Stored data entries:
* * * * * * *

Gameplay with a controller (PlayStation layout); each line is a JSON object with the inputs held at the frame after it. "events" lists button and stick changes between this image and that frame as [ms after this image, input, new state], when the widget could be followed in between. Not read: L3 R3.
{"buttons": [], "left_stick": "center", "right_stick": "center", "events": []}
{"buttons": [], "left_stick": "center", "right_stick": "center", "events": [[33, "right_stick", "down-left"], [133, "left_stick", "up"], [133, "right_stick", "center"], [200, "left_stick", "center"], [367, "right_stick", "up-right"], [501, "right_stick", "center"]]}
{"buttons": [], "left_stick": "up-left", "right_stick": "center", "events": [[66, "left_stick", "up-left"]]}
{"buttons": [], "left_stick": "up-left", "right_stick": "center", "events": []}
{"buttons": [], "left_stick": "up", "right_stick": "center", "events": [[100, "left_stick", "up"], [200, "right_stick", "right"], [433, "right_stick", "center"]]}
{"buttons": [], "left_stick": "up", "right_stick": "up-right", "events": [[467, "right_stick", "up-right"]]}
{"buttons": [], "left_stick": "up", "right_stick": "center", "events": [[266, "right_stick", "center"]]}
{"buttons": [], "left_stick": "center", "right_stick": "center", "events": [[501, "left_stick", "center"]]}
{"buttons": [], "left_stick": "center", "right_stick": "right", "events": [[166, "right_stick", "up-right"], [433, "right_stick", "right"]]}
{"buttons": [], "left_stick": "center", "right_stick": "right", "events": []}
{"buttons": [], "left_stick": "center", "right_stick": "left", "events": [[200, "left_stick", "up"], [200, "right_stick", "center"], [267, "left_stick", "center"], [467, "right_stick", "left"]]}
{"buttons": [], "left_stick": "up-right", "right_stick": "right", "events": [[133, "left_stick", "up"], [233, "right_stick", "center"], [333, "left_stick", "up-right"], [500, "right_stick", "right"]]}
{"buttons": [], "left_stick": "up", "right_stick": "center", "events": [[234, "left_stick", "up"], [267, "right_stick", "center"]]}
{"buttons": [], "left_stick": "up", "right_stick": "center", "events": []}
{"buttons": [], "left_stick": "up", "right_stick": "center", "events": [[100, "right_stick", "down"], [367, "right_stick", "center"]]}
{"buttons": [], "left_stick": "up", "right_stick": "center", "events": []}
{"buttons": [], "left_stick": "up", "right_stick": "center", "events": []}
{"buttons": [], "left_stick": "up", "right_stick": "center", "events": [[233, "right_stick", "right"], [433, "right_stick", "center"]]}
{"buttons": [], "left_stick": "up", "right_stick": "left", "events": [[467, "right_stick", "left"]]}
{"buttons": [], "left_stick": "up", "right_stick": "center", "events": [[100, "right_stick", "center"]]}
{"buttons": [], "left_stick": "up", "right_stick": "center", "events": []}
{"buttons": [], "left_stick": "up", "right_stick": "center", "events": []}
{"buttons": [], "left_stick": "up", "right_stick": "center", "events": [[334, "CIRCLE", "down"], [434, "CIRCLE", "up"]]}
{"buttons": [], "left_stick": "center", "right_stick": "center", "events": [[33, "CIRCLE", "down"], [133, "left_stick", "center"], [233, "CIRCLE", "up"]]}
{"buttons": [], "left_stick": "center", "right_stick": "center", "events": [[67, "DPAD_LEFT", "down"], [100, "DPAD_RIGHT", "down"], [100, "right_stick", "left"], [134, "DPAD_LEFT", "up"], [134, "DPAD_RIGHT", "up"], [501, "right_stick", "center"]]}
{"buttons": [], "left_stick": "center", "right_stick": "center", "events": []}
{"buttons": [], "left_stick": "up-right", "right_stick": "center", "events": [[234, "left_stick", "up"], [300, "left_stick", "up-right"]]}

* * * * * * *

> _Your instructions_
The records need to be set down again without a single difference.

> _Result of the exercise_
Gameplay with a controller (PlayStation layout); each line is a JSON object with the inputs held at the frame after it. "events" lists button and stick changes between this image and that frame as [ms after this image, input, new state], when the widget could be followed in between. Not read: L3 R3.
{"buttons": [], "left_stick": "center", "right_stick": "center", "events": []}
{"buttons": [], "left_stick": "center", "right_stick": "center", "events": [[33, "right_stick", "down-left"], [133, "left_stick", "up"], [133, "right_stick", "center"], [200, "left_stick", "center"], [367, "right_stick", "up-right"], [501, "right_stick", "center"]]}
{"buttons": [], "left_stick": "up-left", "right_stick": "center", "events": [[66, "left_stick", "up-left"]]}
{"buttons": [], "left_stick": "up-left", "right_stick": "center", "events": []}
{"buttons": [], "left_stick": "up", "right_stick": "center", "events": [[100, "left_stick", "up"], [200, "right_stick", "right"], [433, "right_stick", "center"]]}
{"buttons": [], "left_stick": "up", "right_stick": "up-right", "events": [[467, "right_stick", "up-right"]]}
{"buttons": [], "left_stick": "up", "right_stick": "center", "events": [[266, "right_stick", "center"]]}
{"buttons": [], "left_stick": "center", "right_stick": "center", "events": [[501, "left_stick", "center"]]}
{"buttons": [], "left_stick": "center", "right_stick": "right", "events": [[166, "right_stick", "up-right"], [433, "right_stick", "right"]]}
{"buttons": [], "left_stick": "center", "right_stick": "right", "events": []}
{"buttons": [], "left_stick": "center", "right_stick": "left", "events": [[200, "left_stick", "up"], [200, "right_stick", "center"], [267, "left_stick", "center"], [467, "right_stick", "left"]]}
{"buttons": [], "left_stick": "up-right", "right_stick": "right", "events": [[133, "left_stick", "up"], [233, "right_stick", "center"], [333, "left_stick", "up-right"], [500, "right_stick", "right"]]}
{"buttons": [], "left_stick": "up", "right_stick": "center", "events": [[234, "left_stick", "up"], [267, "right_stick", "center"]]}
{"buttons": [], "left_stick": "up", "right_stick": "center", "events": []}
{"buttons": [], "left_stick": "up", "right_stick": "center", "events": [[100, "right_stick", "down"], [367, "right_stick", "center"]]}
{"buttons": [], "left_stick": "up", "right_stick": "center", "events": []}
{"buttons": [], "left_stick": "up", "right_stick": "center", "events": []}
{"buttons": [], "left_stick": "up", "right_stick": "center", "events": [[233, "right_stick", "right"], [433, "right_stick", "center"]]}
{"buttons": [], "left_stick": "up", "right_stick": "left", "events": [[467, "right_stick", "left"]]}
{"buttons": [], "left_stick": "up", "right_stick": "center", "events": [[100, "right_stick", "center"]]}
{"buttons": [], "left_stick": "up", "right_stick": "center", "events": []}
{"buttons": [], "left_stick": "up", "right_stick": "center", "events": []}
{"buttons": [], "left_stick": "up", "right_stick": "center", "events": [[334, "CIRCLE", "down"], [434, "CIRCLE", "up"]]}
{"buttons": [], "left_stick": "center", "right_stick": "center", "events": [[33, "CIRCLE", "down"], [133, "left_stick", "center"], [233, "CIRCLE", "up"]]}
{"buttons": [], "left_stick": "center", "right_stick": "center", "events": [[67, "DPAD_LEFT", "down"], [100, "DPAD_RIGHT", "down"], [100, "right_stick", "left"], [134, "DPAD_LEFT", "up"], [134, "DPAD_RIGHT", "up"], [501, "right_stick", "center"]]}
{"buttons": [], "left_stick": "center", "right_stick": "center", "events": []}
{"buttons": [], "left_stick": "up-right", "right_stick": "center", "events": [[234, "left_stick", "up"], [300, "left_stick", "up-right"]]}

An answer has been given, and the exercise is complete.